=== Work to be completed ===
Return the listing in full and exactly, but without a single picture.

□ □ □

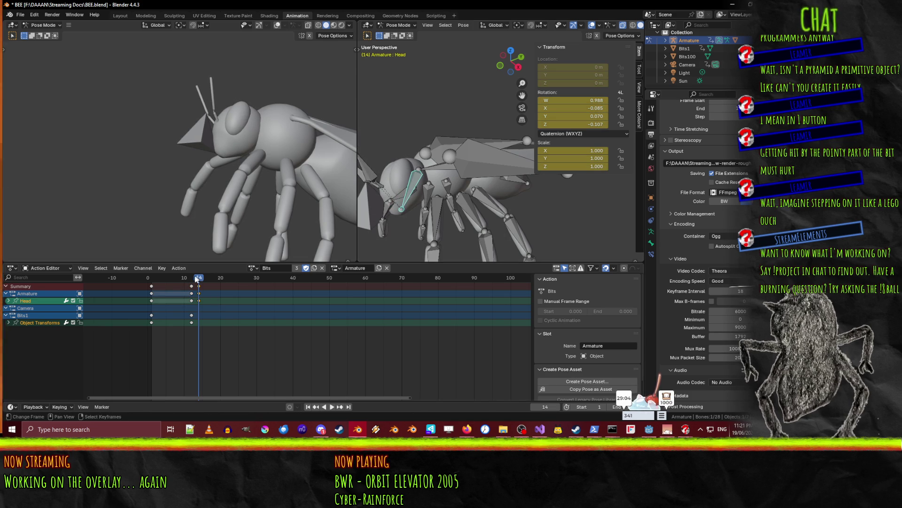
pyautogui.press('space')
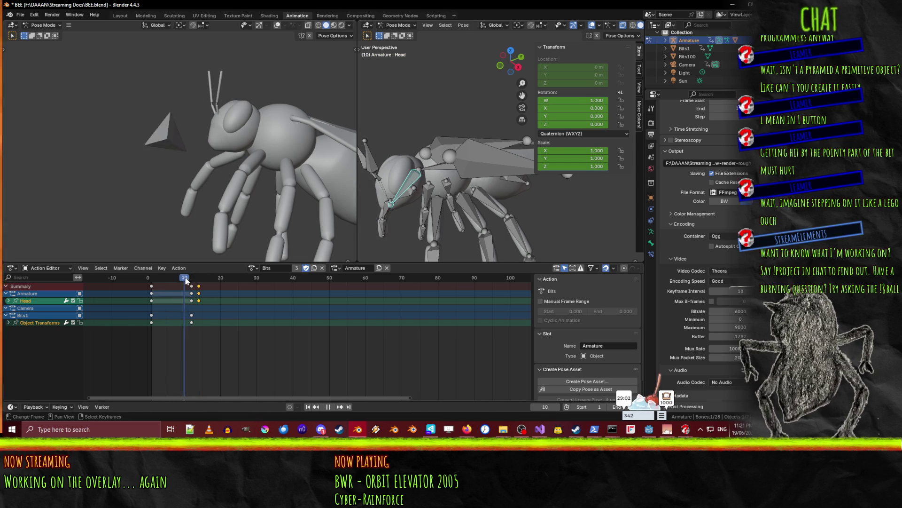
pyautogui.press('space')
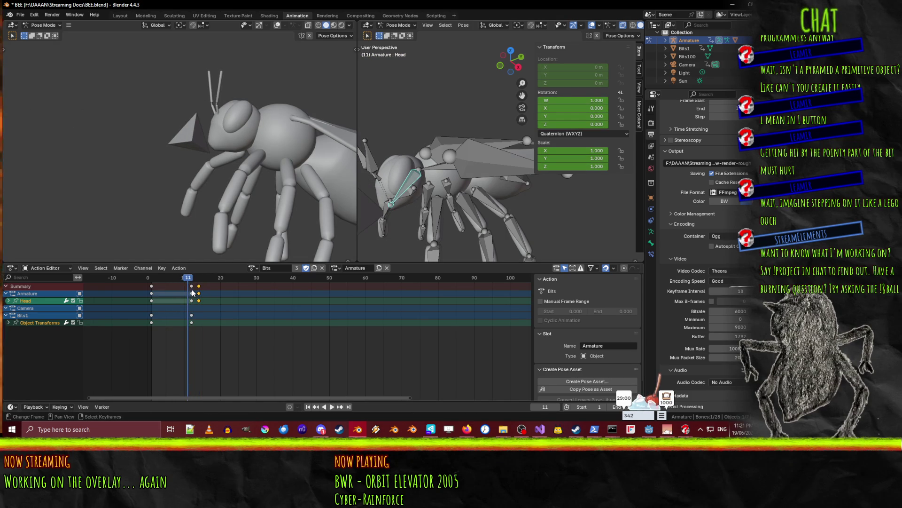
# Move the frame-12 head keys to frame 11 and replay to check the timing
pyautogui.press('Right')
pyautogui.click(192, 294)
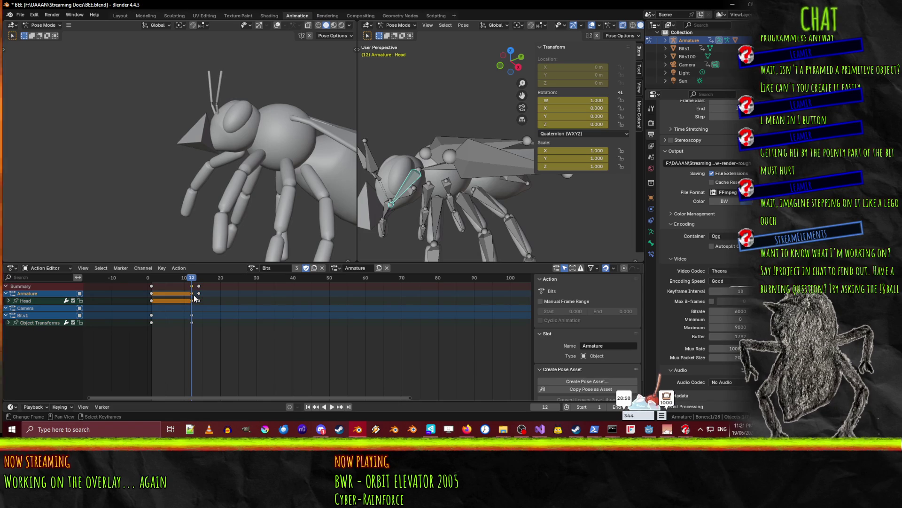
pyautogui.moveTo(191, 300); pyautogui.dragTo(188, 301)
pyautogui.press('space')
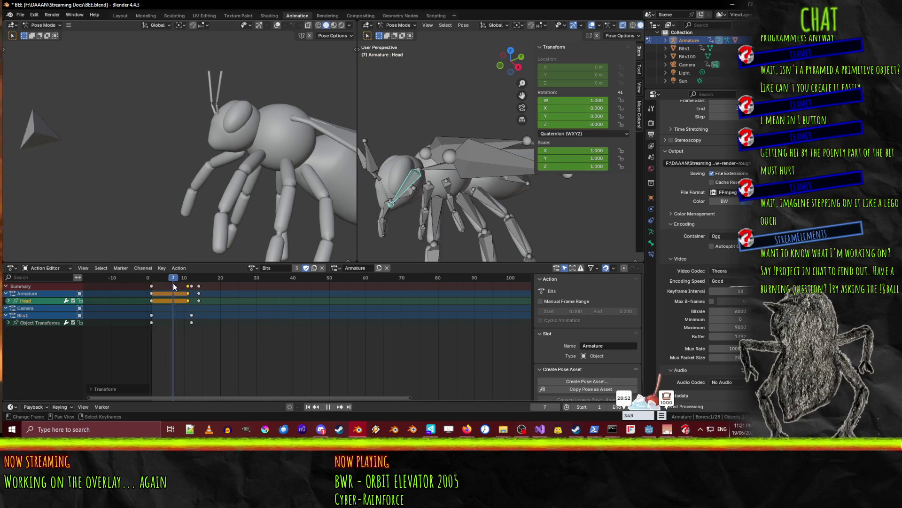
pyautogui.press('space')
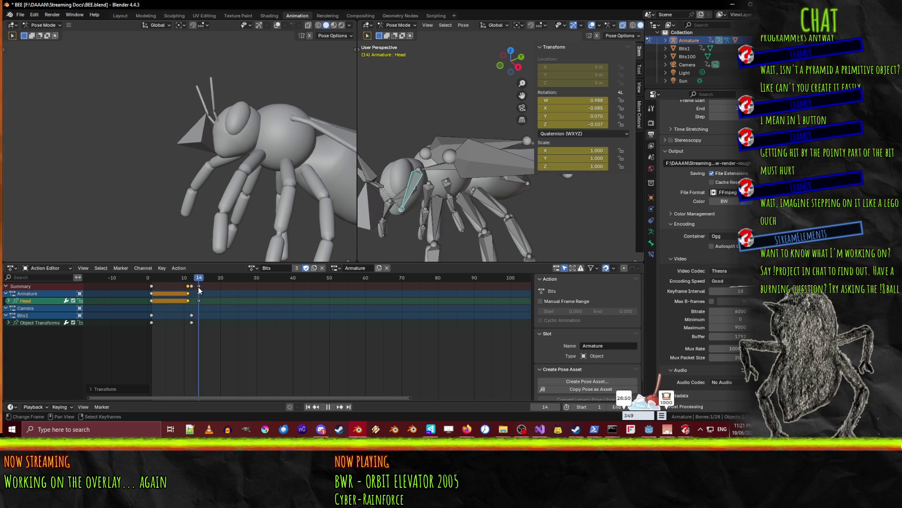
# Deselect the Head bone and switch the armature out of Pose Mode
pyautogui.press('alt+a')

□ □ □

=== Output ===
pyautogui.press('space')
pyautogui.press('space')
# Move the frame-12 head keys to frame 11 and replay to check the timing
pyautogui.press('Right')
pyautogui.click(192, 294)
pyautogui.moveTo(191, 300); pyautogui.dragTo(188, 301)
pyautogui.press('space')
pyautogui.press('space')
# Deselect the Head bone and switch the armature out of Pose Mode
pyautogui.press('alt+a')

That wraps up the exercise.